Beschreibung
Manche Autos erklären sich nicht auf den ersten Blick. Man schaut sie an und denkt: Was genau ist das eigentlich? Und genau darauf kommt es an. Keine lauten Embleme, keine offensichtlichen Beschriftungen—nur ein kompakter Vor-War-Sportwagen mit viel mehr Muskeln, als man erwarten würde. Ein Gentleman mit boxerischem Herzen.
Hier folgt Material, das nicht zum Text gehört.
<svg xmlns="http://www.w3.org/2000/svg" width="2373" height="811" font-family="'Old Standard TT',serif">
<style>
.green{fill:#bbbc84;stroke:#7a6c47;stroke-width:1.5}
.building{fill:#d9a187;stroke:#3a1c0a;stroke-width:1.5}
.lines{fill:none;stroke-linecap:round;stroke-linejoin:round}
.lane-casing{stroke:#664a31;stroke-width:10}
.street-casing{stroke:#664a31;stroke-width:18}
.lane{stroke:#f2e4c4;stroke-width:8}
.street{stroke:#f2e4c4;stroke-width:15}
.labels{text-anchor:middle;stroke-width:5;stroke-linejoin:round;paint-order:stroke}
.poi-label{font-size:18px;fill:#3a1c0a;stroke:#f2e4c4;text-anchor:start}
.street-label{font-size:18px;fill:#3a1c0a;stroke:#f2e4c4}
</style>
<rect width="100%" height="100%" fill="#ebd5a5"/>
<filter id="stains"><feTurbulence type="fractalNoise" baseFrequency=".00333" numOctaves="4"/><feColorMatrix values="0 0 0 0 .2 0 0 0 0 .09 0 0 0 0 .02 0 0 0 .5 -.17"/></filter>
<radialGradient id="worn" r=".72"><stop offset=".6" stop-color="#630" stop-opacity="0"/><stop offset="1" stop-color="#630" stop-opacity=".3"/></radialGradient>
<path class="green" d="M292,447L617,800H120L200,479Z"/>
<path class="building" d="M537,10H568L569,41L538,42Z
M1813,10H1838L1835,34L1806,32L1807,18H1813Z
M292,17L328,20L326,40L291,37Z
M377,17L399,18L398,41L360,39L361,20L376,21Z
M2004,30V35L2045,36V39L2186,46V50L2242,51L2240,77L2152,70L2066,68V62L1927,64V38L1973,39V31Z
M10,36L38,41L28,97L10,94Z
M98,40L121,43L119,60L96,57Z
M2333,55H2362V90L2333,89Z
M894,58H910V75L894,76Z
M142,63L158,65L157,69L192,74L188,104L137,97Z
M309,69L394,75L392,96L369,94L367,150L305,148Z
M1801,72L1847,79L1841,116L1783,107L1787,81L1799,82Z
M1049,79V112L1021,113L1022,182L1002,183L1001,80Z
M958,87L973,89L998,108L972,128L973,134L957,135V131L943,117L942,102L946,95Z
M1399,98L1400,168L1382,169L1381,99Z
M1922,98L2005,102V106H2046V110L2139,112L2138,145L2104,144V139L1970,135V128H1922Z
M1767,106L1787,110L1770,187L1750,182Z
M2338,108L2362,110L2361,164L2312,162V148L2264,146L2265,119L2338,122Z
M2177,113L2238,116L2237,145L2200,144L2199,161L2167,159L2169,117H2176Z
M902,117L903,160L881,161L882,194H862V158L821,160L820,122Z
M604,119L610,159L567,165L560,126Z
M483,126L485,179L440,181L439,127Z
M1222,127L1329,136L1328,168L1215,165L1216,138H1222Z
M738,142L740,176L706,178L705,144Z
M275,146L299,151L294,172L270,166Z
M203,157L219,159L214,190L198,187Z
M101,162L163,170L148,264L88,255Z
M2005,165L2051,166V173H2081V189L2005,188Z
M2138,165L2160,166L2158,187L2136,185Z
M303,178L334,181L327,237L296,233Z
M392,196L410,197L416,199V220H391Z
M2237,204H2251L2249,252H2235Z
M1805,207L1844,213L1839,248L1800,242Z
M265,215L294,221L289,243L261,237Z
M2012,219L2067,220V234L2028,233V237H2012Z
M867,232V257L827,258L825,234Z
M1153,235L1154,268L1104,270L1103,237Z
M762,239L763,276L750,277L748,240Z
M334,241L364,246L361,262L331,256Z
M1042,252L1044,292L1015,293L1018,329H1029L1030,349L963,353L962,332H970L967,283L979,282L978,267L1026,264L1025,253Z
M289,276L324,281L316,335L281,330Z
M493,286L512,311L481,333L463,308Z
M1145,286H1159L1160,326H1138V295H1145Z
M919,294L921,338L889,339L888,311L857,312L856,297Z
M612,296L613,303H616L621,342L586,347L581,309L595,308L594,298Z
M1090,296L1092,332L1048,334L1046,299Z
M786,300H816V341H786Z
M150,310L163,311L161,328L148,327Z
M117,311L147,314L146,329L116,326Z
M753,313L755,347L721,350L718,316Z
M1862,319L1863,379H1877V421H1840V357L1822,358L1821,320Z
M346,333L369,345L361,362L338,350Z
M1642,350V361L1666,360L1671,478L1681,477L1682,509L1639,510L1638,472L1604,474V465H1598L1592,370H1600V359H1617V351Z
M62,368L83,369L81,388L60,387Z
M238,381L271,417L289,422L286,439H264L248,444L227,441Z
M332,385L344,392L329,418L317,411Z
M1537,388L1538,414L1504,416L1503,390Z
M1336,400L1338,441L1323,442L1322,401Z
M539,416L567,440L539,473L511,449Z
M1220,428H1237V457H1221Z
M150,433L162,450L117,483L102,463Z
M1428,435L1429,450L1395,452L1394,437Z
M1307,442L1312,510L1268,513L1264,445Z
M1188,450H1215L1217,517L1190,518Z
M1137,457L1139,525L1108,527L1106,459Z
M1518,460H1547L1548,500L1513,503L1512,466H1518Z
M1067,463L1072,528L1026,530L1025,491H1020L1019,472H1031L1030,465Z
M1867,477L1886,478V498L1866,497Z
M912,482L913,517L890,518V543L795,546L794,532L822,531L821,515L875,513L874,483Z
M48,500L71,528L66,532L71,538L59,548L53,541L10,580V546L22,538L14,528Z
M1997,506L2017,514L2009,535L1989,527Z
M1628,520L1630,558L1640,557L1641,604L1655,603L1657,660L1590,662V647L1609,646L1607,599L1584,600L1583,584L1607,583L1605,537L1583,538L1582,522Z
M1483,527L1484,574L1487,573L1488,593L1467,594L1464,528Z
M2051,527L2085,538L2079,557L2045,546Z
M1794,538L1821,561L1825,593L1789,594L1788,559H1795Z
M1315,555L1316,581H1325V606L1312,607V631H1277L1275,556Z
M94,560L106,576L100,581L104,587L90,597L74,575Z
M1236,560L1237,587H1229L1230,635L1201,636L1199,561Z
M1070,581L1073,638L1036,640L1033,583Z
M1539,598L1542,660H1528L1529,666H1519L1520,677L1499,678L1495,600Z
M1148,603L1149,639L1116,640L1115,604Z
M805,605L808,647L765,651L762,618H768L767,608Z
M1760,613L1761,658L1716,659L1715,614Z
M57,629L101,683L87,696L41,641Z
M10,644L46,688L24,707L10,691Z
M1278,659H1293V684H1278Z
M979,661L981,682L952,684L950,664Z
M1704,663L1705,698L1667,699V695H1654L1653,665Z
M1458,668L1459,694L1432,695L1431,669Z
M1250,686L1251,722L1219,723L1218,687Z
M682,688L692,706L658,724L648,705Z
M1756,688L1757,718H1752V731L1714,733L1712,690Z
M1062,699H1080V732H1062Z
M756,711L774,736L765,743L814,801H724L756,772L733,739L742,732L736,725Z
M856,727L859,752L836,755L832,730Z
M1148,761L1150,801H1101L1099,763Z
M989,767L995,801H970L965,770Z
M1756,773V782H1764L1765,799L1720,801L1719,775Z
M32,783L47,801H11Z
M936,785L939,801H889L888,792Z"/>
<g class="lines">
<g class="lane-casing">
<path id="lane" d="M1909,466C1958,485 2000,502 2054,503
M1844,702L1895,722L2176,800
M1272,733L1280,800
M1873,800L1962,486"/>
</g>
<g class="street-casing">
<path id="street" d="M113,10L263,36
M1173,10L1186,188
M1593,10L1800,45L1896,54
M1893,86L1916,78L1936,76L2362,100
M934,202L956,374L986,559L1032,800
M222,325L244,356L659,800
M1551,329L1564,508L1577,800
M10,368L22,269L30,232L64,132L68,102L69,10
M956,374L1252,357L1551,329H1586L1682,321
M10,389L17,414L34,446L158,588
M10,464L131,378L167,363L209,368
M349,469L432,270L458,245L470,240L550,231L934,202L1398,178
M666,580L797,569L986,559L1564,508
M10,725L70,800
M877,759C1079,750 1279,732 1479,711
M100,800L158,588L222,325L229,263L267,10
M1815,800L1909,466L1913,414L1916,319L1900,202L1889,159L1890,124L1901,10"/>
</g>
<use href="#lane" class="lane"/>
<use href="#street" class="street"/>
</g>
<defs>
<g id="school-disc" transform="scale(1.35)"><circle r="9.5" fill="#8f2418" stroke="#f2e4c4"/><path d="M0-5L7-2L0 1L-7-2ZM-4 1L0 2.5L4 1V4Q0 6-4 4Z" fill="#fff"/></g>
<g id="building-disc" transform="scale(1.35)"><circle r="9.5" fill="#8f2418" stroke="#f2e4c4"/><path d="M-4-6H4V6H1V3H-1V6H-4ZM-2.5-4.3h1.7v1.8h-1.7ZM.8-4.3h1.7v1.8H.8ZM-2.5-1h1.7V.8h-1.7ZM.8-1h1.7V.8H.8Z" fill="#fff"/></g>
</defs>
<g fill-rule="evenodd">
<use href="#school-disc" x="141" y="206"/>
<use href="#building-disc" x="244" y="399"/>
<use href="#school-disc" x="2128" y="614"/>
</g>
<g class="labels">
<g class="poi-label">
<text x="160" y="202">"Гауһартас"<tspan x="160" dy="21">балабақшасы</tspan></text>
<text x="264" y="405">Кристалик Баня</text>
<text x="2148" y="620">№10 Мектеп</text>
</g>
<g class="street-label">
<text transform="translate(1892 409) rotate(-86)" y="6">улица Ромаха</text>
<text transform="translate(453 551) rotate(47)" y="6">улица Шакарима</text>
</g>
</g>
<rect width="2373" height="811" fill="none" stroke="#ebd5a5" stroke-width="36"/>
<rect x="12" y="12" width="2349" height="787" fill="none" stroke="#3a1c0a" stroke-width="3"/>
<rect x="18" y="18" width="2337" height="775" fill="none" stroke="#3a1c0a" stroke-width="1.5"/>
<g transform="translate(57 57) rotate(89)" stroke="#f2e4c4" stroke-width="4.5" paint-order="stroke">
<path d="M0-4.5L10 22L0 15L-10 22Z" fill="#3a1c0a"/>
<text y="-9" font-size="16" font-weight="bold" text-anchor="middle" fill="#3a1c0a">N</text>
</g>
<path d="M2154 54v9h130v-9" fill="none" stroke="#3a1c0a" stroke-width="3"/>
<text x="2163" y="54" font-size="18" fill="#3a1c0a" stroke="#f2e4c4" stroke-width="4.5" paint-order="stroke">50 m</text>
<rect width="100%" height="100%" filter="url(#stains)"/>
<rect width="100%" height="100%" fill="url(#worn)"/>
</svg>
Und dann entdeckt man, dass es sich um einen sorgfältig gestalteten „Special“ handelt—eines, in dem deutsche Ingenieursdisziplin auf unverwechselbare britische Finesse trifft.
Dieses Exemplar wurde komplett zwischen 2011 und 2017 von einem deutschen Spezialisten fertiggestellt, der sich Britischen Klassikern verschrieben hat. Das Ergebnis ist ein wunderschön ausgeführter Hornet mit einem bemerkenswerten Geheimnis unter der Haube: ein Kompressor. Hubraum wurde auf 1. 648 ccm vergrößert und laut Spezifikationen liegt die Leistung bei ca. 100 PS. Für ein Vor-War-Automobil ist das nicht nur beeindruckend—es grenzt an ein Wunder. Der Klang allein erinnert an Flugzeugmotoren derselben Ära: roh, mechanisch und doch deutlich melodisch.
Der ursprüngliche Hornet erschien Anfang der 1930er Jahre als leichter, lebhafter Sechszylinder, der den sportlichen Fahrer mit feinem Geschmack ansprach. Nachdem William Morris Wolseley 1927 übernommen hatte, wurde die Marke zu einer Art gediegeneres MG—etwas eleganter, etwas rarer. Der Hornet erlangte immense Beliebtheit als Basis für Specials und Clubrenner, dank seines ausgezeichneten Chassis, seines ausgewogenen Handlings und seines charismatischen hocheinbaufahrenden Sechszylinders. Hornet-Special-Chassis wurden sogar an Karosseriebauer wie Swallow und Jensen geliefert.
Das hier gezeigte Kompressor Special treibt diese Idee noch einen Schritt weiter. Es ist kein strikter Nachbau eines Fabrikmodells, sondern ein Auto, das mit einem intuitiven Sinn für Proportion, Geschichte und—vor allem—Fahrfreude gebaut wurde. Optisch ist es eine Freude: eine lange Haube, schmale Räder, ein offenes Cockpit und ein zurückhaltendes, aber elegantes Armaturenbrett. Alles wirkt stimmig, und doch ist es nicht zugepflastert mit Schnickschnack. Es traut sich, ehrlich zu präsentieren, dass dieses Auto dazu gemacht ist, gefahren zu werden, nicht nur bewundert.
Viele Liebhaber von Vor-War-Automobilen halten so ein Exemplar in ihrer Sammlung—eine Art guilty pleasure. Während Concours-Restaurierungen zweifellos schön sind, hat man doch eine tiefe Anziehung zu einem Auto, das man mit Vertrauen starten kann, es ordentlich warm fährt und dann am Kurvenausgang doch etwas mehr Tempo durchläuft, als ursprünglich vorgesehen war. Dieses Hornet präsentiert genau das. Man spürt es sofort, sobald man sich hinsetzt: die flache Sitzposition, das große Lenkrad—reines, unverfälschtes Fahrgefühl.
Dieses Exemplar präsentiert sich in besonders gutem Zustand und erzählt eine Geschichte, die der nächste Hüter fortführen kann. Und ganz ehrlich—wer würde nicht so einen vor-War-Supercharged-Special mit solch eleganter Karosseriearbeit in seiner Garage stehen haben wollen?